*** Opening of DOCUMENT EXTRACT ***
Each year, hardware vendors introduce larger and larger servers with ever increasing capacity. At the same time, software places ever increasing demands on systems as more users undertake more compute intensive tasks than ever before. For the last three decades, however, Moore's Law meant that even if a fast enough machine wasn't available when you began a large software development project, one probably would be by the time you finished. Today, while CPU speeds still continue to double annually, server designs are simply running into speed of light constraints as vendors try to place more and more CPUs into the same sized cabinet. At the same time, the growth of corporate Intranets and the Internet have meant that user populations, instead of doubling, often grow by a factor of ten times or more overnight. So how can more complicated software meet these growth requirements as individual CPU speeds only double annually and theoretical constraints limit potential server growth? The answer is various combinations of hardware architectures including SMP (symmetric multiprocessing), MPP (massively parallel processing), NUMA (non-uniform memory architecture), and clustering. Below we introduce the reader to the major server architectures being promoted by hardware vendors today and describe the impact of each on software design.
The SMP, or symmetric multiprocessor, hardware architecture is the most popular multiprocessor hardware architecture in use today. The "symmetric" in SMP refers to the symmetric relation between CPUs and memory. SMP designs use a shared memory architecture where all memory is shared equally among all CPUs. An SMP server typically has multiple CPU and memory banks and any CPU can access any memory bank in an equal amount of time, hence the "symmetric" nomenclature . A typical SMP design is shown in Figure 16-6. SMP servers range in size from two CPU Pentium PCs to Sun's 64 CPU Enterprise 10000 (Starfire) server. Because CPU to memory access speeds are constant, no special tuning or software changes are required for multithreaded applications to gain near-linear performance improvements as CPUs and memory are added. Typical multithreaded applications (see Chapter 19) will see over 90% performance improvement for each CPU added in an SMP system. Eventually, however, physical and electrical limitations will limit how many CPUs can be connected with an SMP architecture.
*** Close of DOCUMENT EXTRACT ***
## TASK GOAL:
Supply the continuation of the passage on multiprocessor server architectures, starting after its final sentence. The listing after this point is separate material unrelated to the passage on server architectures.
*** Opening of COLLECTED DATA ***
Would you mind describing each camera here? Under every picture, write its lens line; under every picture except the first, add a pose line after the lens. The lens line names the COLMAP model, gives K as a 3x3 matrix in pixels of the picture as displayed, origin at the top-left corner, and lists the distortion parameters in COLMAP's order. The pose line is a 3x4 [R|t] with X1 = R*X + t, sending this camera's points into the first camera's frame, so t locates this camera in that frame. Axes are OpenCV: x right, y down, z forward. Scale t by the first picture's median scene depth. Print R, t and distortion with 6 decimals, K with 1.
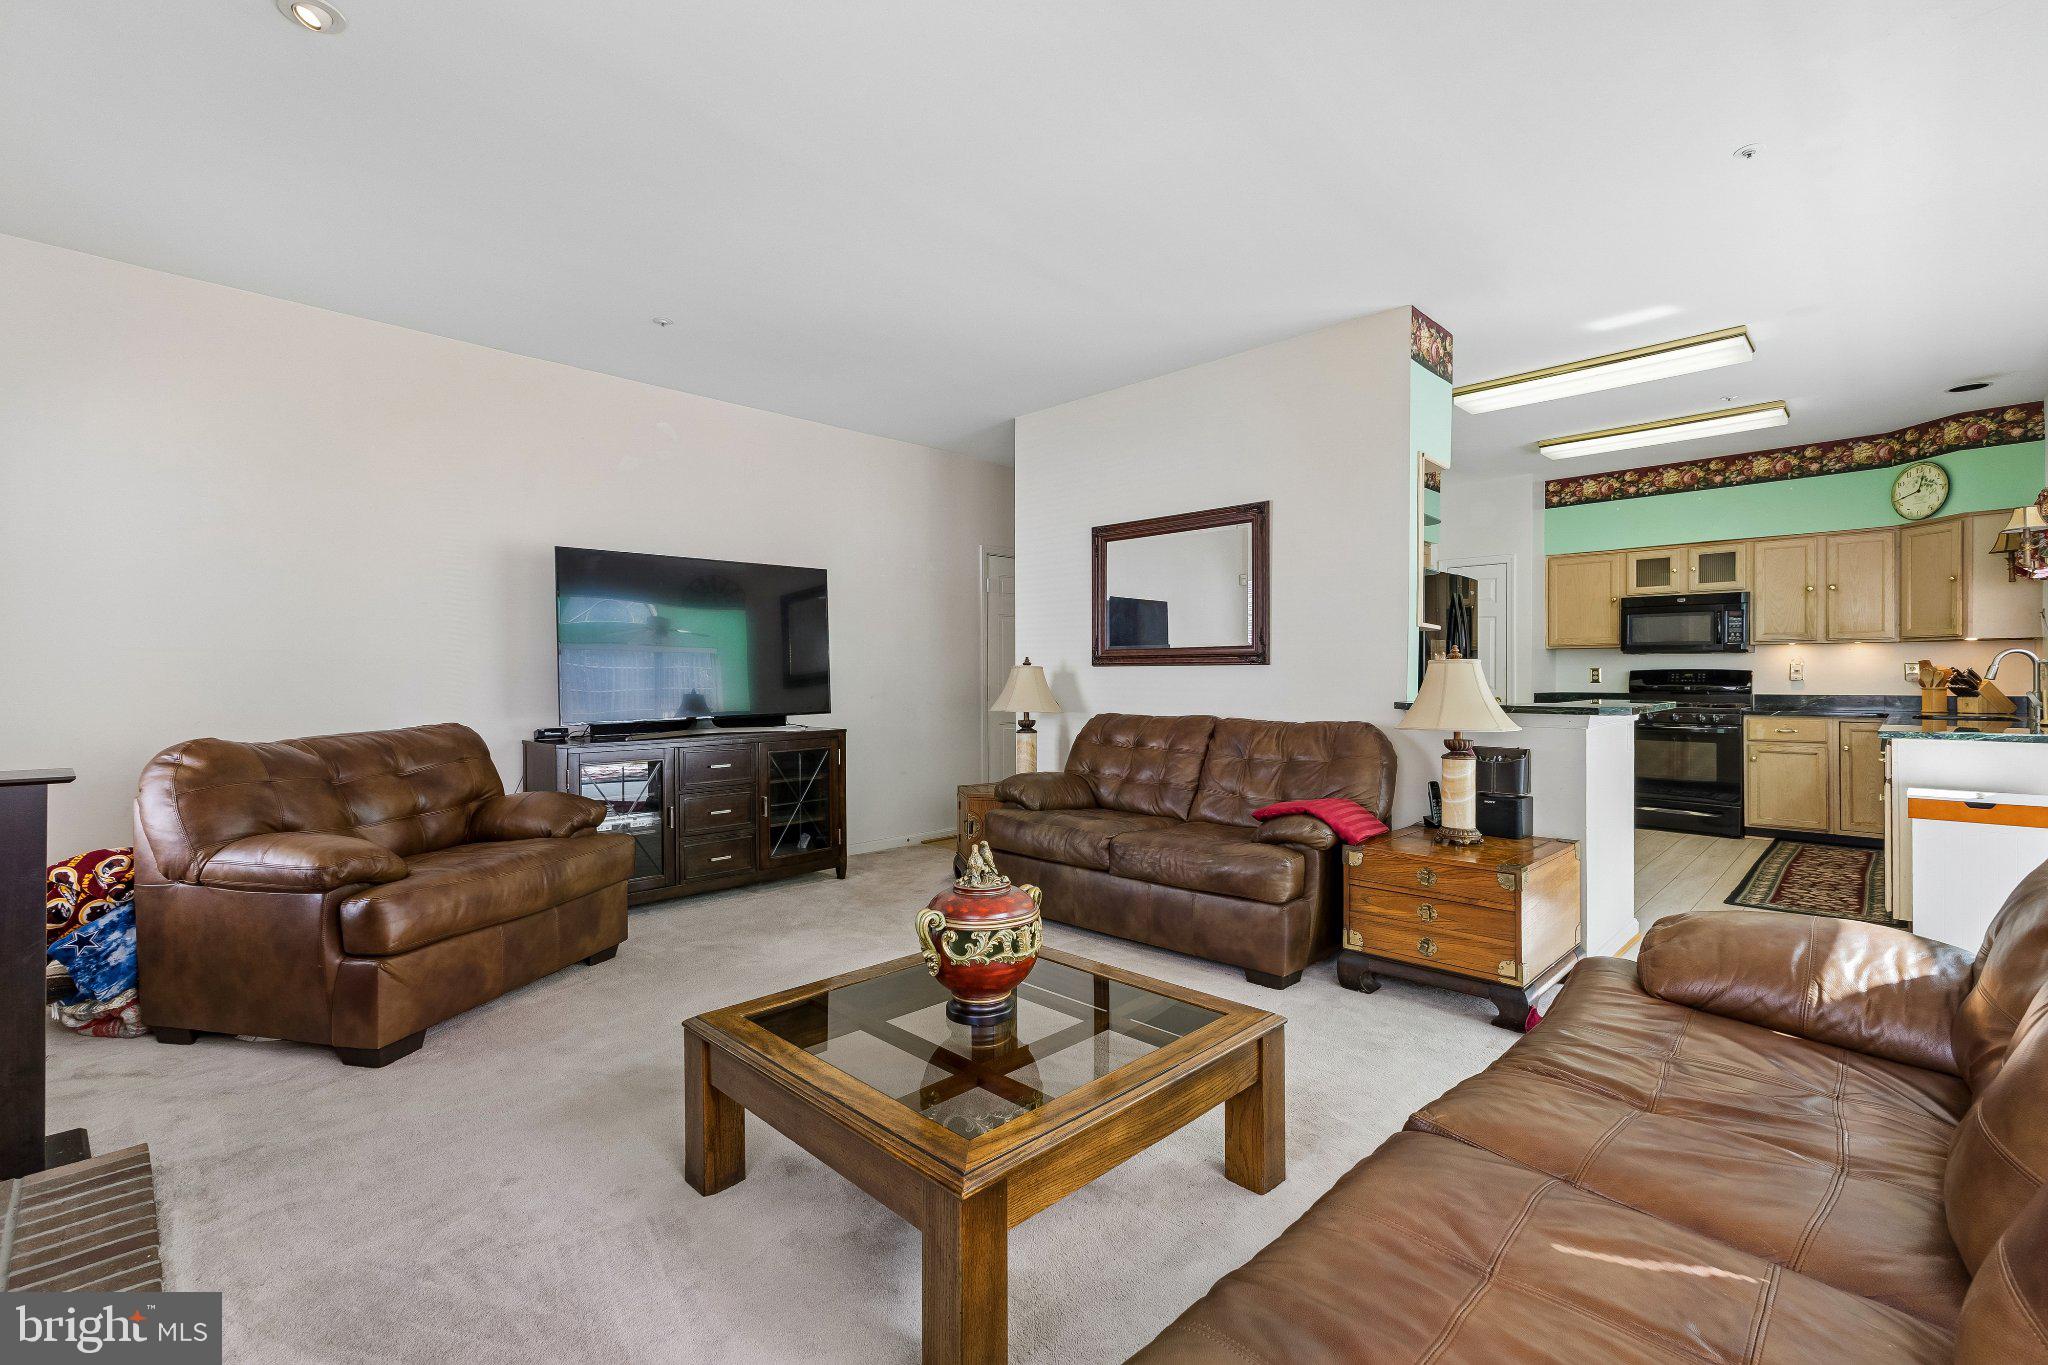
lens RADIAL K [[884.9, 0, 1025.7], [0, 884.9, 682.9], [0, 0, 1]] dist [0.014202, -0.003862]
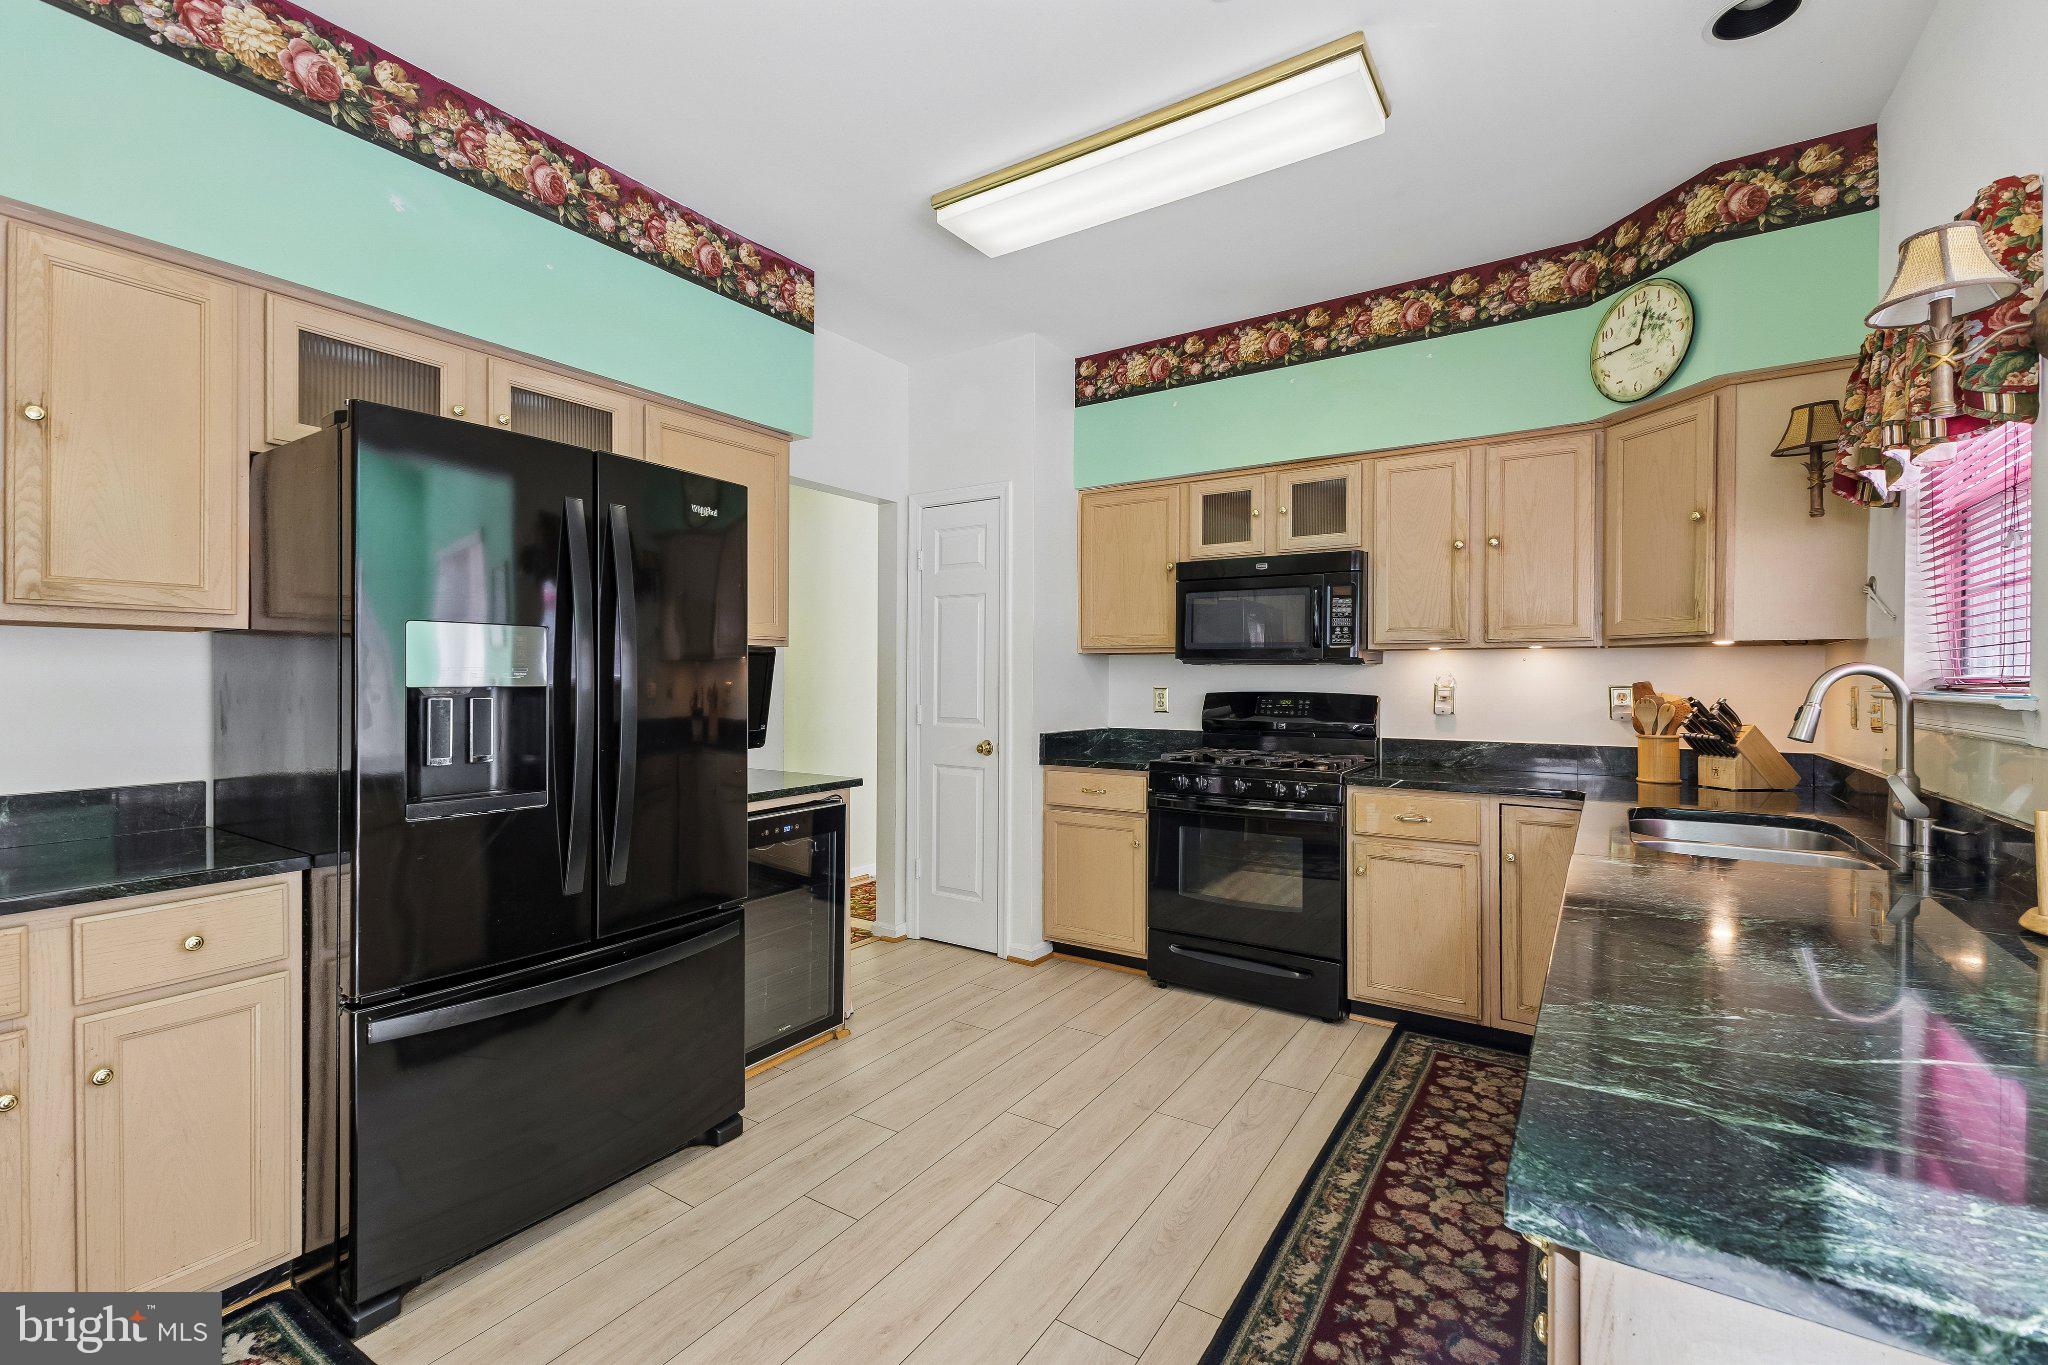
lens RADIAL K [[884.9, 0, 1012.3], [0, 884.9, 683.0], [0, 0, 1]] dist [0.014202, -0.003862]
pose [[0.980604, 0.005598, 0.195921, 0.525144], [-0.005369, 0.999984, -0.001703, -0.021573], [-0.195928, 0.000618, 0.980618, 0.544651]]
*** Close of COLLECTED DATA ***
## ANSWER TO THE PROBLEM:
In any SMP design, the ultimate hardware limit is the performance of the system interconnect, or backplane. There are two primary measures of backplane performance, throughput and latency. Throughput is determined by the combination of a backplane's clock rate and its width. A 64 bit (8 byte) wide backplane running at 100 MHz has a theoretical bandwidth limitation of 800 Mbytes/second. This bandwidth must be divided between all the CPUs, memory banks, and I/O devices on the backplane. At 100 MHz, typical speed of light propagation delays in silicone limit backplane lengths to about 19 inches, or about the width of a standard computer equipment rack. This in turn limits the number of CPUs that can be mechanically connected to a backplane in a 19 inch rack to about 64, give or take a factor of 2. The second measure of backplane performance is its latency. Backplane latency is measured as the delay from when a backplane transaction is initiated (i.e., a CPU to memory transfer) to when it is completed. Once again, speed of light limitations in a 19 inch backplane lead to best case latencies of several hundred nanoseconds.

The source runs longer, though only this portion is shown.